Par Annabelle Livet, Julia Hlavacova et Patrick Stephan
Sortir de la crise énergétique grâce à l’énergie nucléaire ? Le débat controversé refait surface dans le contexte de la guerre en Ukraine et de la crise énergétique qui y est liée. Cette idée semble contradictoire en Allemagne après la fermeture des dernières centrales nucléaires, alors que la France continue d’exploiter des centrales nucléaires et que la Finlande en met même de nouvelles en service.

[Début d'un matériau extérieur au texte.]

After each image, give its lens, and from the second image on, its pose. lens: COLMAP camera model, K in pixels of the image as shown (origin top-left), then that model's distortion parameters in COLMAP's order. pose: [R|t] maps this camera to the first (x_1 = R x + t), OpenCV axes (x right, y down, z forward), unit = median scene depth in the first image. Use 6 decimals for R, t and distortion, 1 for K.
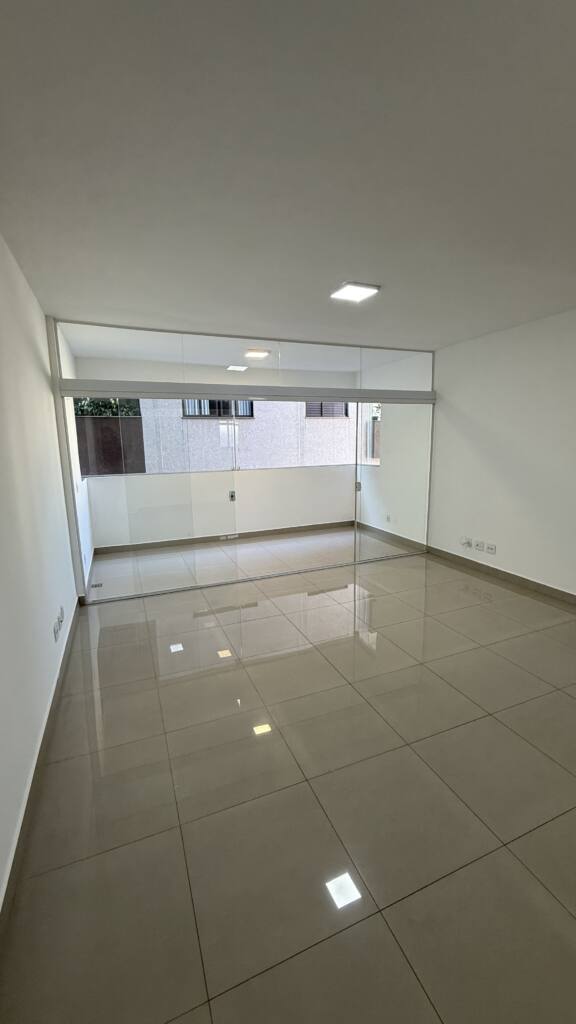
lens RADIAL K [[408.2, 0, 288.0], [0, 408.2, 512.0], [0, 0, 1]] dist [0.000281, -0.000080]
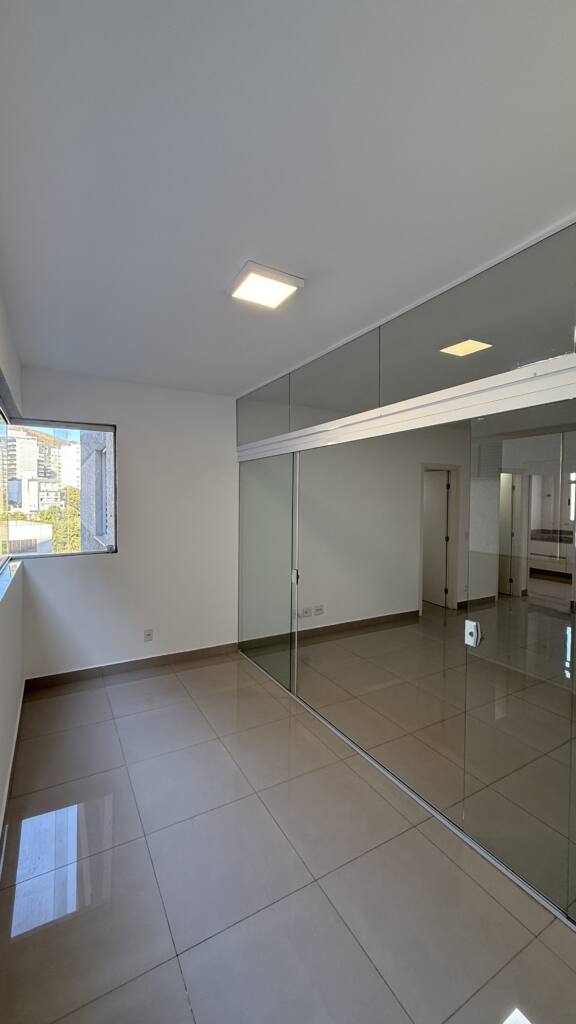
lens RADIAL K [[408.2, 0, 288.0], [0, 408.2, 512.0], [0, 0, 1]] dist [0.000281, -0.000080]
pose [[-0.128144, -0.019773, 0.991558, -0.467422], [0.168629, 0.984809, 0.041431, -0.191426], [-0.977314, 0.172514, -0.122863, 1.052095]]
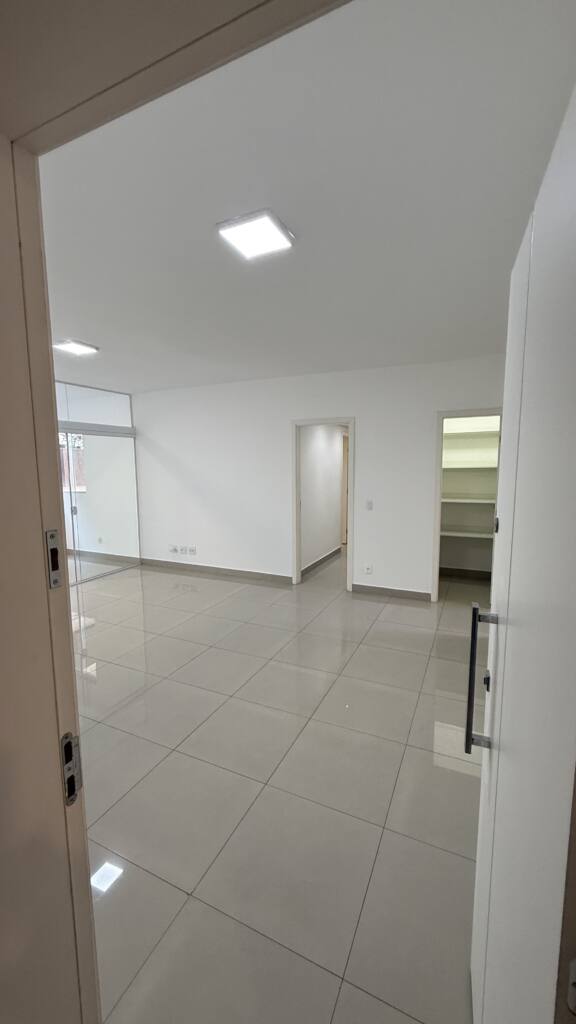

Les pays européens n’ont donc pas une stratégie uniforme dans le cadre de l’UE ; mais pourquoi la gestion de la solution à apporter à la crise énergétique est-elle si différente en Allemagne et en France ? Et est-il possible de trouver une politique énergétique commune avec des différences aussi significatives ?
Avec notre nouveau projet DenkÉnergie, nous voulons aborder les questions actuelles de la politique énergétique, en particulier dans le contexte franco-allemand, par le biais de contributions régulières, de discussions avec des experts et de nombreux autres formats passionnants !
Centrales nucléaires – statu quo en Allemagne
Il y a 62 ans, la première centrale nucléaire était mise en service en Allemagne, à Kahl, en Basse-Franconie. Après la catastrophe nucléaire de Fukushima en 2011, la chancelière de l’époque, Angela Merkel, a imposé l’abandon définitif de cette technologie en Allemagne. Cette décision a également servi de base, en 2013, à un consensus entre les partis sur la recherche d’un site de stockage définitif où les déchets nucléaires hautement radioactifs pourraient être entreposés en toute sécurité, si possible pour un million d’années. La recherche d’un site de stockage définitif reposait sur le principe d’une « carte blanche ».
A l’origine, il s’agissait de trouver un site avant 2031 et de construire un dépôt définitif avant 2050. Entre-temps, ce calendrier est devenu obsolète et aucun nouveau site n’a encore été annoncé. Conformément à la décision prise en 2013, les dernières centrales auraient dû être déconnectées du réseau électrique à la fin de l’année dernière. En raison d’une guerre entre la Russie et l’Ukraine, le gouvernement actuel du chancelier Olaf Scholz, a décidé à l’automne 2022 que les trois centrales nucléaires continueraient à fonctionner pendant l’hiver jusqu’à la mi-avril 2023. Ces trois dernières centrales nucléaires ont été déconnectées du réseau ces derniers jours et seront progressivement démantelées au cours des prochaines années, conformément aux plans existants.
La poursuite du développement des centrales nucléaires en France
Pour la France, l’énergie nucléaire correspond à la recherche d’une indépendance énergétique qui doit ensuite assurer une sécurité d’approvisionnement énergétique et lui permettre de devenir exportatrice d’électricité pour les pays voisins (excepté en 2022). L’énergie nucléaire étant une source d’énergie à faible émission de CO2 et contrôlable, elle est considérée en France comme l’une des solutions clés, avec les énergies renouvelables, pour augmenter la capacité de production d’électricité suffisante afin de répondre à la demande croissante d’électricité (y compris la demande indirecte d’hydrogène) en Europe. C’est pourquoi le président Emmanuel Macron a lancé un programme de construction de 6 réacteurs nucléaires afin de renforcer la sécurité énergétique et de remplacer progressivement les centrales nucléaires vieillissantes.
A cet égard, la France a historiquement développé une industrie nucléaire et dispose d’une maîtrise du cycle du combustible – y compris la gestion et le recyclage des déchets nucléaires – parmi les plus avancées et les plus complètes au monde. Actuellement, 40% des réacteurs nucléaires français utilisent des éléments combustibles retraités (MOX). Il existe plusieurs sites de stockage en surface pour les déchets radioactifs ainsi qu’un projet de stockage en profondeur, à l’étude depuis les années 1990. Outre sa contribution à l’approvisionnement énergétique, l’exploitation des centrales nucléaires a un impact économique important pour la France, notamment en termes d’emploi, puisque la filière nucléaire représente 8000 nouveaux emplois par an depuis 2010, ce qui en fait le troisième secteur industriel français.